**O QUE FAZER:**
(1) Reproduza palavra por palavra o trecho do texto sobre as mulheres curandeiras que começa em "Ao longo da" e vai até "do poder delas.".
(2) Dê seguimento ao texto sobre as mulheres curandeiras a partir da última frase apresentada.

**EXCERTO:**
____________

Ao longo da história, já desde a antiguidade, as mulheres desempenharam muitas vezes papéis de curandeiras, sacerdotisas, parteiras, enfermeiras, médicas, educadoras medicinais e herbalistas.
Inicialmente, estas “mulheres sábias” não eram temidas nem demonizadas. Na verdade, eram aceites e muito reverenciadas pelas suas comunidades, graças às suas competências e conhecimentos — os segredos tanto para trazer a vida ao mundo como para manter a morte afastada — que na altura elas passavam de mães para filhas, de geração em geração. E até mulheres que praticavam bruxaria abertamente — uma crença que também pode ser traçada desde a antiguidade, tanto na mitologia Grega e Romana, como no folclore Celta — foram, no início, respeitadas pelo seu conhecimento. Apesar de um elemento de medo também se erguer em torno do poder delas.
Há algo importante a ter em atenção. Quer fossem ou não bruxas, o ofício destas mulheres não era apenas uma forma de terem emprego mas também, em certa medida, uma forma de terem poder num mundo que aos poucos, mas firmemente, se estava a tornar dominado pelos homens.

____________

Entradas de dados
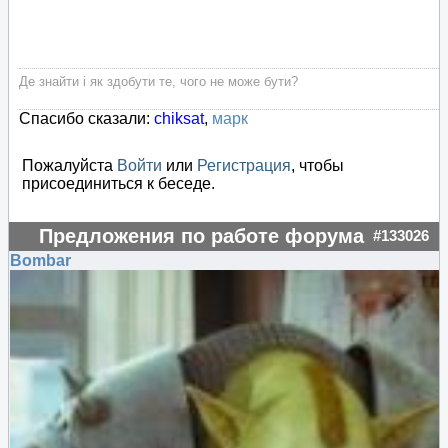
Де знайти і як здобути те, чого не може бути?
Спасибо сказали:
chiksat
,
марк
Пожалуйста
Войти
или
Регистрация
, чтобы
присоединиться к беседе.
Предложения по работе форума
#133026
Bombar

____________

**RESPOSTAS POR TAREFA:**
(1)
Ao longo da história, já desde a antiguidade, as mulheres desempenharam muitas vezes papéis de curandeiras, sacerdotisas, parteiras, enfermeiras, médicas, educadoras medicinais e herbalistas.
Inicialmente, estas “mulheres sábias” não eram temidas nem demonizadas. Na verdade, eram aceites e muito reverenciadas pelas suas comunidades, graças às suas competências e conhecimentos — os segredos tanto para trazer a vida ao mundo como para manter a morte afastada — que na altura elas passavam de mães para filhas, de geração em geração. E até mulheres que praticavam bruxaria abertamente — uma crença que também pode ser traçada desde a antiguidade, tanto na mitologia Grega e Romana, como no folclore Celta — foram, no início, respeitadas pelo seu conhecimento. Apesar de um elemento de medo também se erguer em torno do poder delas.

(2)
Embora no antigo Egipto, por exemplo, as mulheres pudessem estudar, ensinar e praticar medicina — algumas cidades, como Sais, até tinham escolas especializadas em obstetrícia — ao longo do tempo, as mulheres foram empurradas das práticas formais e forçadas a encaminhar os seus conhecimentos para a privacidade das suas casas. E, eventualmente, até as suas próprias casas deixaram de ser espaços seguros para continuar as práticas que as suas ancestrais mantinham vivas há séculos. Esta mudança foi desencadeada por uma série de fatores coincidentes, mas na verdade nunca teria sido possível sem uma das maiores invenções da humanidade: a prensa ou prelo — máquina de impressão automática.
A prensa de impressão surgiu na China e foi inventada por um homem chamado Bi Sheng. Mas, graças ao viés histórico a favor do Ocidente, provavelmente estarás mais familiarizado com Johannes Gutenberg, o ourives alemão a quem se atribui a criação da primeira prensa de impressão moderna por volta de 1440 DC.
Foi a invenção de Gutenberg que teve um papel significativo na Europa nos séculos que se seguiram, permitindo que ideias, notícias e conhecimento fossem partilhados amplamente, o que contribuiu para a disseminação da educação, da alfabetização e, como muitos argumentam, do Renascimento. Mas também foi a mesma invenção que ajudou a disseminar outras coisas: preconceito, polarização social e até violência. Em particular contra as mulheres.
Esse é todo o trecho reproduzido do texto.